Anonymous juries, even in criminal trials, have been very much the exception, not the rule, in American history (though this changing). In the treason trial of Aaron Burr, Chief Justice Marshall put the jurors' names in the case report. The first fully anonymous jury was not seated in this country until 1977, in the case of notorious drug dealer Leroy "Nicky" Barnes. United States v. Barnes, 604 F.2d 121 (2d Cir. 1979) (2-1 decision) (upholding anonymous jury).
Even in criminal trials, courts say anonymous juries are a "last resort" and should only be used in exceptional circumstances. The danger is obvious. It risks the guarantee of an "impartial jury". In the Trump case, it denied his attorneys the ability to investigate jurors, particularly their social media. It will almost certainly result in a reversal, unless Trump waived the argument, and I have seen varying reports on that.
It was unprecedented for a defendant to do what Trump had done — insult and harass a judge and his clerk. Let me remind you that his many followers are rabid and (proudly) armed.
It might be Trump, but it also might be the media. I remember the OJ Simpson case-- the media would have absolutely done everything it could to get ahold of juror identities in that case.

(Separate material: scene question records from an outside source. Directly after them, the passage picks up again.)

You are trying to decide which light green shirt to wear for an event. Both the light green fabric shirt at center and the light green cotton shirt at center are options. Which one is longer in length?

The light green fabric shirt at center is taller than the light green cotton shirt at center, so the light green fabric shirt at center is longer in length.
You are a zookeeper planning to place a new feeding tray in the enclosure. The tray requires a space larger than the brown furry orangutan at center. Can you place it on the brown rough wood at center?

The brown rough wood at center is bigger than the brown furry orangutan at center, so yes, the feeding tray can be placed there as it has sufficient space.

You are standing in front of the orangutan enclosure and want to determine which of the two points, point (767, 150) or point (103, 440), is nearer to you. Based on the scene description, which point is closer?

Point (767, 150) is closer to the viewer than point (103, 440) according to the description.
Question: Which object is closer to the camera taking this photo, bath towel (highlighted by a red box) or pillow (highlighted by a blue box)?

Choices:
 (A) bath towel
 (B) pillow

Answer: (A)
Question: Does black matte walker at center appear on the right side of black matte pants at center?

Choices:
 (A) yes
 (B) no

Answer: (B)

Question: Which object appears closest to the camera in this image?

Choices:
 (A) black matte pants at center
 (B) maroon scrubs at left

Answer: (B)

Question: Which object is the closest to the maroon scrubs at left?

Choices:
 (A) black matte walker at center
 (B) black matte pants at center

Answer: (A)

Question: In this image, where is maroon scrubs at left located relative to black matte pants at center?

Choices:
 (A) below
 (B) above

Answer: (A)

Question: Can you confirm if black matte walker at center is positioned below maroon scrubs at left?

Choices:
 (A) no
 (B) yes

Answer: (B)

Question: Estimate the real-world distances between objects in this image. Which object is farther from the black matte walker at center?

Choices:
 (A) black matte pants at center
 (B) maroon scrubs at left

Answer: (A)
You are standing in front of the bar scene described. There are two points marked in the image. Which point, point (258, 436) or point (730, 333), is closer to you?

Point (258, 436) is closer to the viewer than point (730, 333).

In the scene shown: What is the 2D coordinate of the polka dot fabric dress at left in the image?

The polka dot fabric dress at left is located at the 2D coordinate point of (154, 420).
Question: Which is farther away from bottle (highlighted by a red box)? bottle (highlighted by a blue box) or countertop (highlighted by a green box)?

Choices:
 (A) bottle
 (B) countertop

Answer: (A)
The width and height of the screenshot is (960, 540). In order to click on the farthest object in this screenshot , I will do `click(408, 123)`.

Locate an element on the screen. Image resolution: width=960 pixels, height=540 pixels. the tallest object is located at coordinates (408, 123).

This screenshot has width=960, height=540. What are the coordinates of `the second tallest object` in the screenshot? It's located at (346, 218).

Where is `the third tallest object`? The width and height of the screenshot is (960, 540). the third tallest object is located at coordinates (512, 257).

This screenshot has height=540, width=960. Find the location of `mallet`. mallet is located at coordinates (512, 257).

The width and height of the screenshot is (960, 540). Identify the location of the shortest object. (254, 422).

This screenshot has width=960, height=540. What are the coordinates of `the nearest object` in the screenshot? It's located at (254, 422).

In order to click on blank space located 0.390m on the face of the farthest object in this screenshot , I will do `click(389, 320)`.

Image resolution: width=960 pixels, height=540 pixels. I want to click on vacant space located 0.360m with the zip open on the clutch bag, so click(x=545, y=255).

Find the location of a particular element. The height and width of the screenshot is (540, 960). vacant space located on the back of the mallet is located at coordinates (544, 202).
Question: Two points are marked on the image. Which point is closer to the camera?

There is only one Trump and he can't have too many state court jury trials with photography allowed. There are a lot of gangs willing to resort to violence to make a criminal case go away. In 1995 a gang member killed a gang crime prosecutor in Boston.
Justice Goldberg resigned from SCOTUS to become Ambassador to the United Nations. An odd choice, I think. Lyndon Johnson no doubt wanted to make room for nominating his longtime crony Abe Fortas, whom Johnson later sought unsuccessfully to elevate to Chief Justice.
It's a shame that Goldberg's 9th amendment concurrence didn't carry the day in the Griswold decision. It makes a lot more sense than "emanations of penumbras."